Plus dangereuse que les précédents systèmes
Arthur Firstenberg, auteur, chercheur et défenseur de la limitation de l’exposition aux radiofréquences provenant de l’environnement, explique l’analyse du rayonnement 5G qui a été publiée dans Microwave News en 2002. Il a déclaré :
« Lorsqu’un champ électromagnétique ordinaire pénètre dans le corps, il provoque le déplacement des charges et la circulation des courants.
Mais lorsque des impulsions électromagnétiques extrêmement courtes pénètrent dans le corps [5G], quelque chose d’autre se produit : les charges mobiles elles-mêmes deviennent de petites antennes qui réémettent le champ électromagnétique et l’envoient plus profondément dans le corps.
Ces ondes rayonnées de nouveau sont appelées précurseurs de Brillouin.
Ils deviennent significatifs lorsque la puissance ou la phase des ondes change assez rapidement. »

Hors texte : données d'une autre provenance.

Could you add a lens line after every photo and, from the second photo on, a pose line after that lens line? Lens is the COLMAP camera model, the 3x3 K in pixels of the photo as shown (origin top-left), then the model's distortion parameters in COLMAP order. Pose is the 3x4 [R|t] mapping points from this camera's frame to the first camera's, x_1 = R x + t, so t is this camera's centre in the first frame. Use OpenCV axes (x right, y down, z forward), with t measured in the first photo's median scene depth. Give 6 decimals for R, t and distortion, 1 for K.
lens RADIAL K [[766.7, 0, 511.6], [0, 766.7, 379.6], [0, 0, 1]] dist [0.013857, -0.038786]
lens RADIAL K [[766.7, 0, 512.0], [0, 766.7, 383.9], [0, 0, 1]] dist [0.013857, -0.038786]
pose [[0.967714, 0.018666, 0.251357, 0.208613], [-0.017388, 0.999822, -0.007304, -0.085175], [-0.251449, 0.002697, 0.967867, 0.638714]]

L'idée que nous pouvons tolérer de dix à cent fois plus de rayonnement à des longueurs d’ondes millimétriques se fonde sur une modélisation erronée du corps humain considéré comme s’il s’agissait d’une coquille remplie d’un liquide homogène. L’hypothèse selon laquelle les ondes millimétriques ne traversent pas la barrière cutanée fait totalement abstraction des nerfs, des vaisseaux sanguins et d’autres structures conductrices d’électricité qui peuvent transporter les courants induits par le rayonnement profondément dans le corps.

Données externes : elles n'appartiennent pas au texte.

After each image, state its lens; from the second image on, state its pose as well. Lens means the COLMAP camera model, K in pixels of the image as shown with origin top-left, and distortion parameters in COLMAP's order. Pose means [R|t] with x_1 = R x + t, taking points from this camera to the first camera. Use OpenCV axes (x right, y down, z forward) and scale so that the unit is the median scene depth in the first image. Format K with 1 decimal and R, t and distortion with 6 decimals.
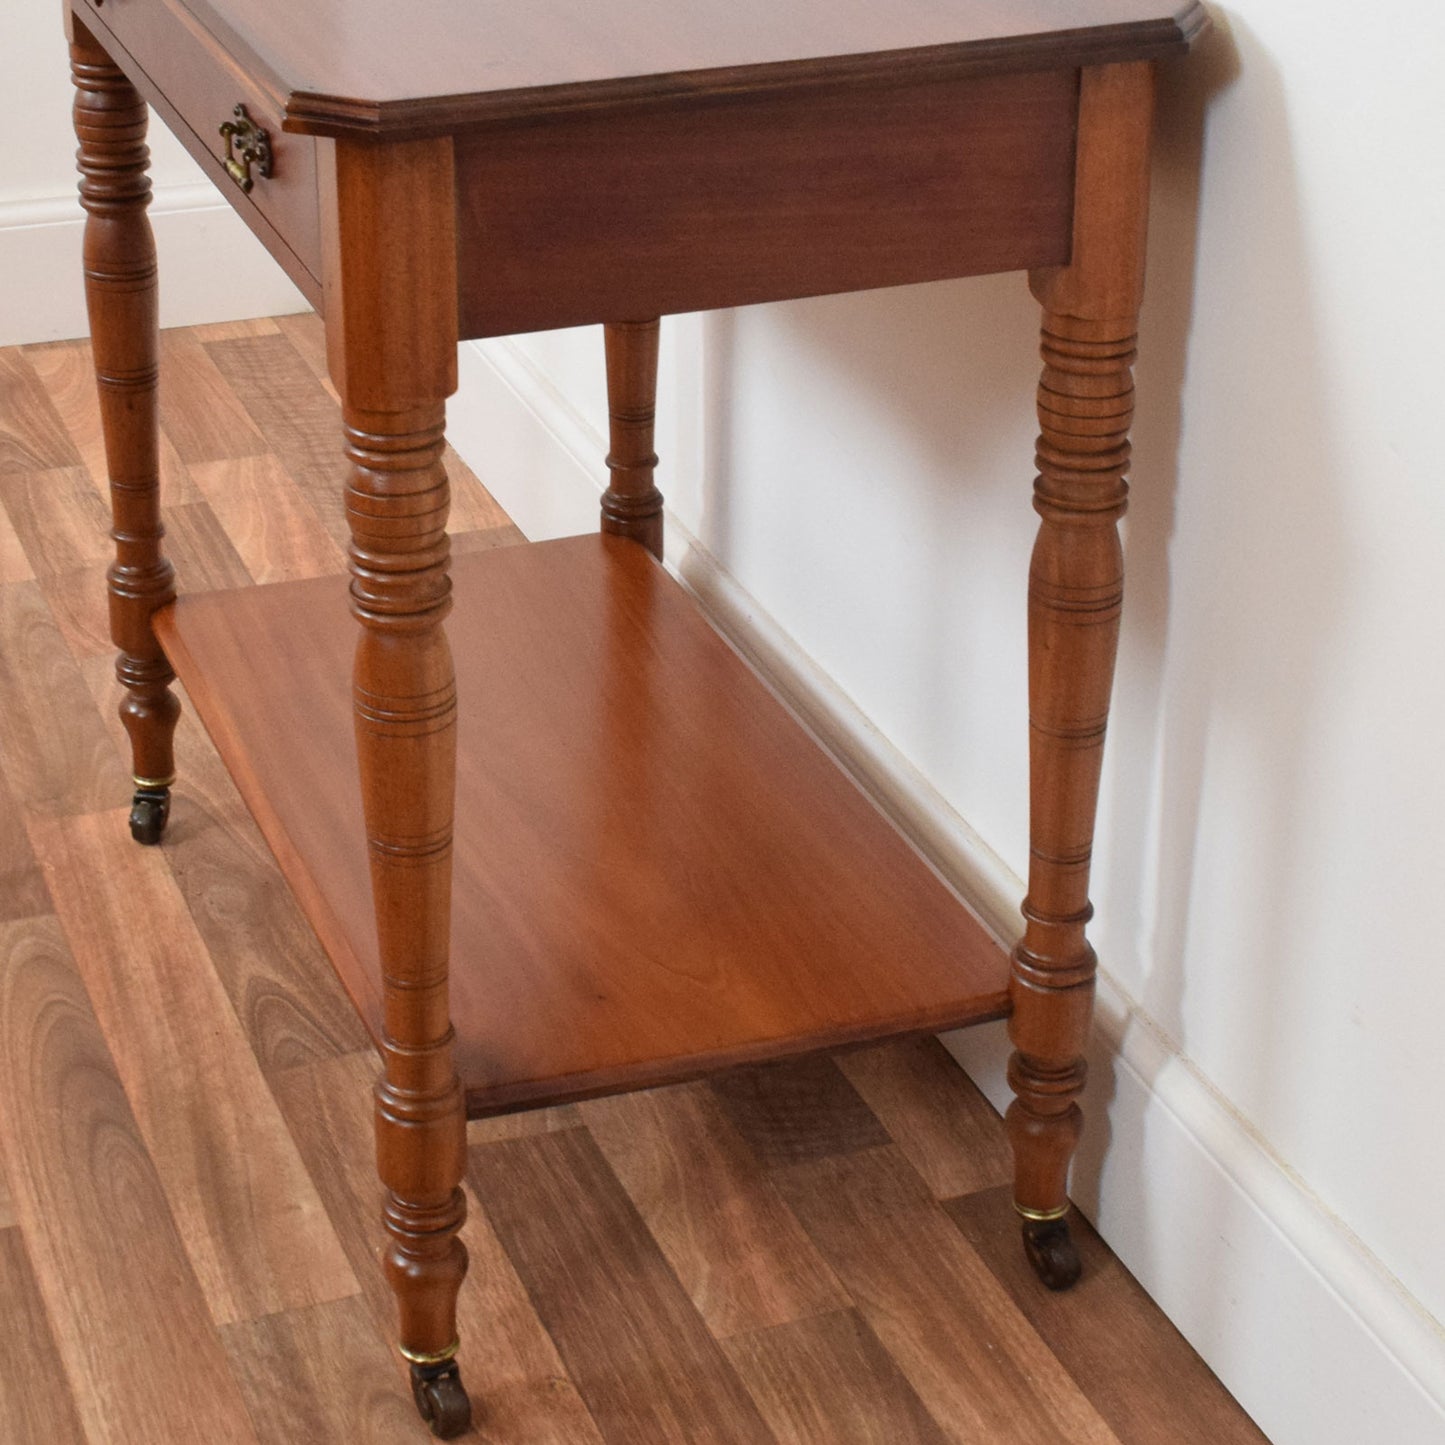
lens RADIAL K [[3093.7, 0, 688.4], [0, 3093.7, 513.9], [0, 0, 1]] dist [-0.010980, -0.032976]
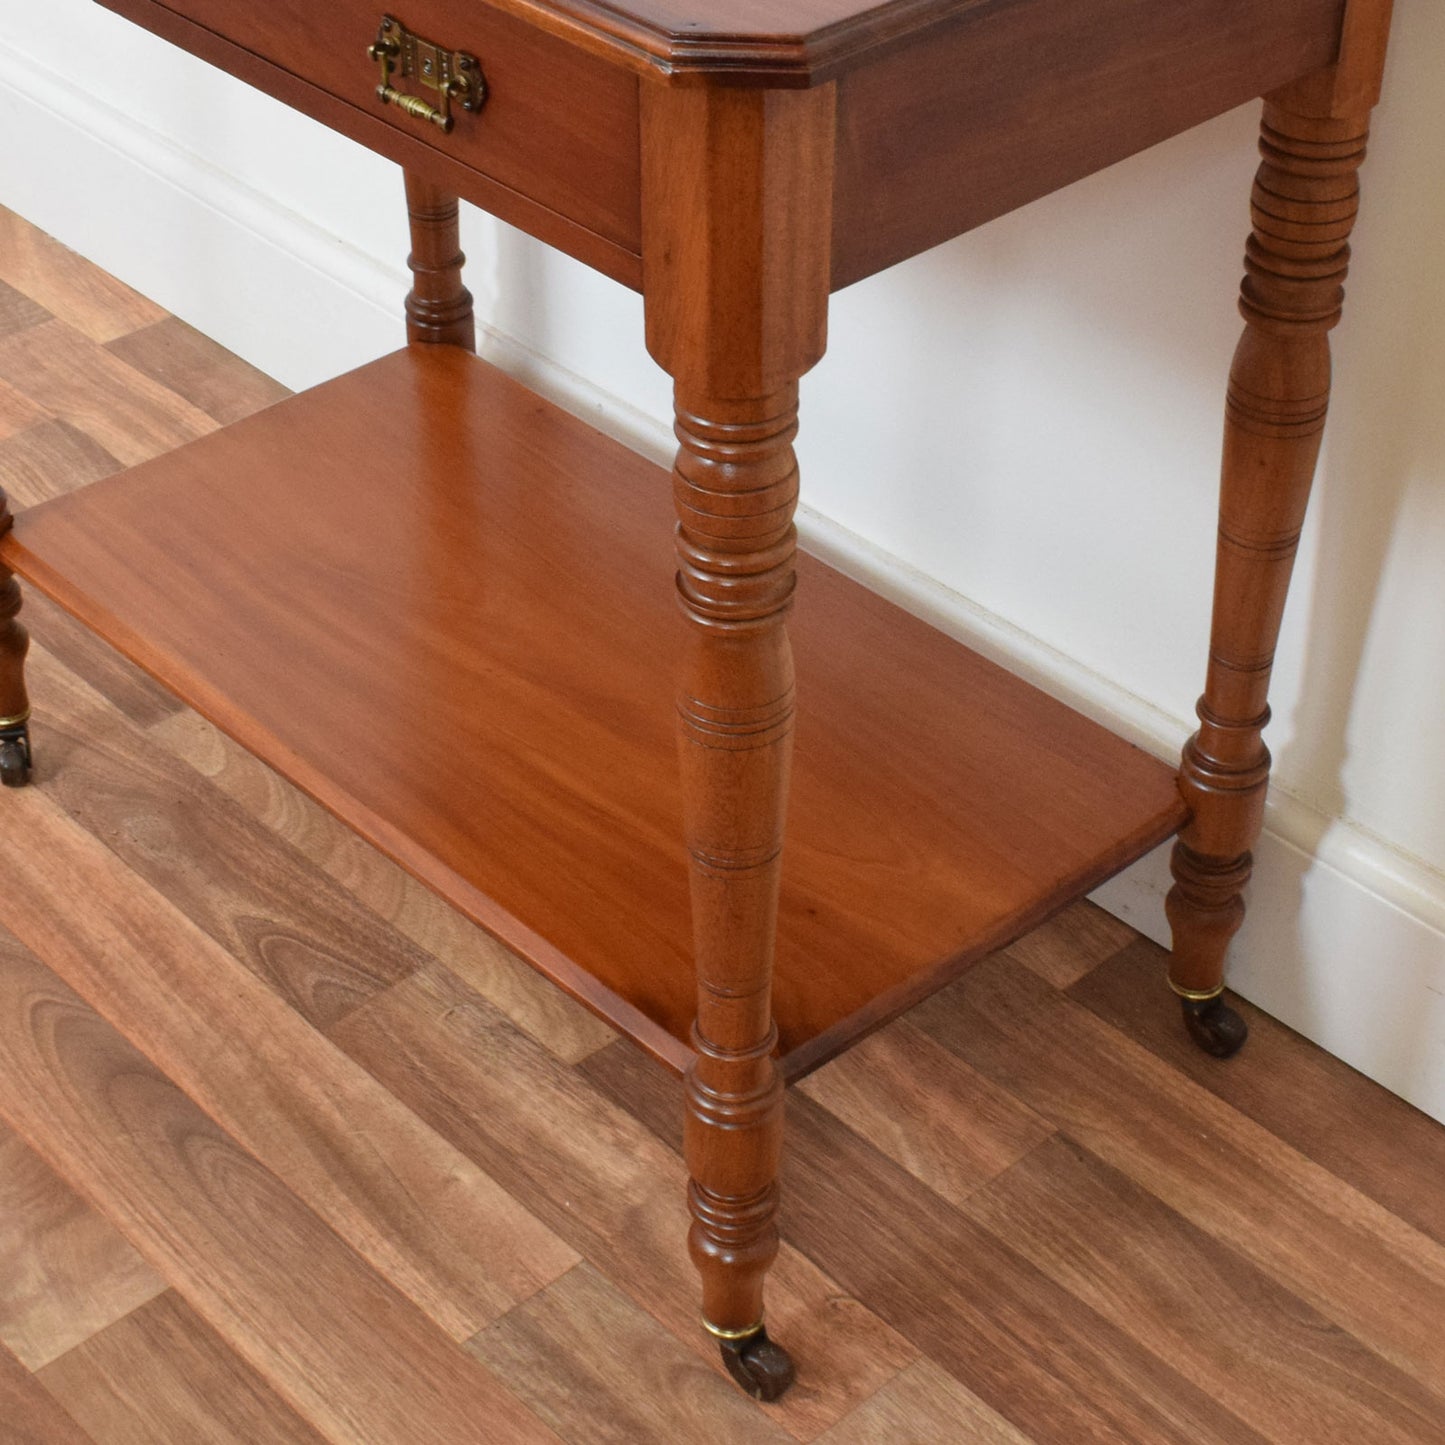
lens RADIAL K [[2740.3, 0, 710.4], [0, 2740.3, 698.6], [0, 0, 1]] dist [-0.014400, -0.049534]
pose [[0.927329, -0.226087, 0.298238, -0.270268], [0.149354, 0.954259, 0.259004, -0.115099], [-0.343154, -0.195639, 0.918679, 0.250774]]
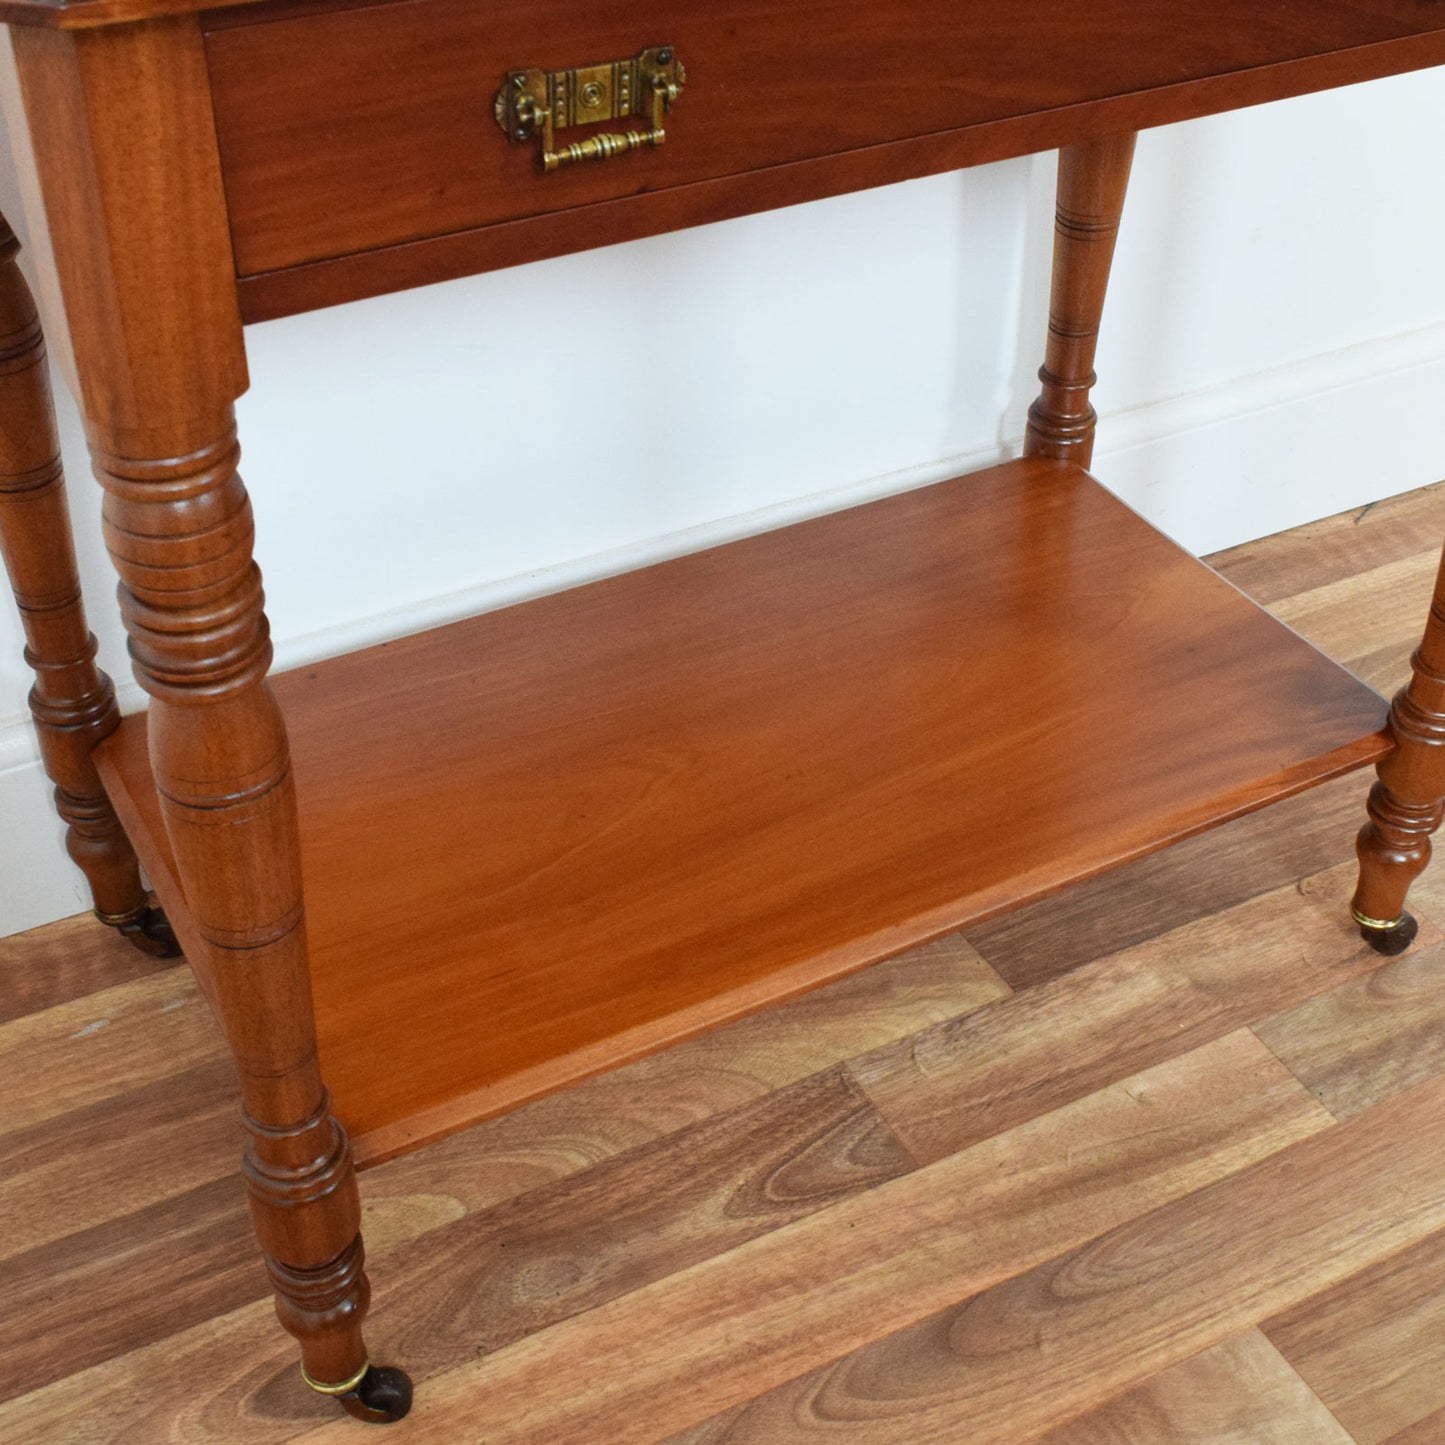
lens RADIAL K [[2078.2, 0, 768.8], [0, 2078.2, 725.6], [0, 0, 1]] dist [-0.032496, 0.008178]
pose [[-0.138028, -0.630723, 0.763634, -0.549136], [0.366569, 0.683730, 0.630984, -0.324261], [-0.920095, 0.367018, 0.136830, 0.984965]]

En outre, la pénétration profonde en soi se révèle plus particulièrement dangereuse pour les yeux et pour les organes du corps les plus gros, la peau, de même que pour les créatures très petites. Étant donné que les populations d’insectes volants ont décliné de 75 à 80% depuis 1989, même dans les zones naturelles protégées, le rayonnement de la 5G pourrait avoir des effets catastrophiques sur les populations d’insectes à travers le monde.
Une étude menée en 1986 par Om Gandhi prévenait que les ondes millimétriques sont fortement absorbées par la cornée oculaire et que les vêtements ordinaires, dont l’épaisseur est de l’ordre du millimètre, augmentent l’absorption de l’énergie par la peau par un effet de type résonance. Russell (2018) se penche sur les effets connus des ondes millimétriques sur la peau, les yeux (y compris la cataracte) le rythme cardiaque, le système immunitaire et l’ADN.
Des risques sanitaires ?
Les principaux risques viennent dans un premier temps de la multiplicité des antennes qu'il faut installer pour traiter de plus en plus d'informations. Les organismes biologiques (humains et animaux) vont devenir saturés d'ondes électromagnétiques.
Le second risque vient de la cohérence entre les fréquences naturelles biologiques et les fréquences artificielles d'excitation : ainsi la fréquence naturelle de l'eau est de 2.4 GHz, qui est la fréquence du four à micro-ondes (c'est pour cette raison qu'un four à micro-ondes ne chauffe pas le récipient ; il excite uniquement les molécules d'eau qui donc montent en température) ; et 2.4 GHz c'est aussi la fréquence du Wi-Fi.
Concernant l'oxygène, la fréquence naturelle semble être de 60 GHz.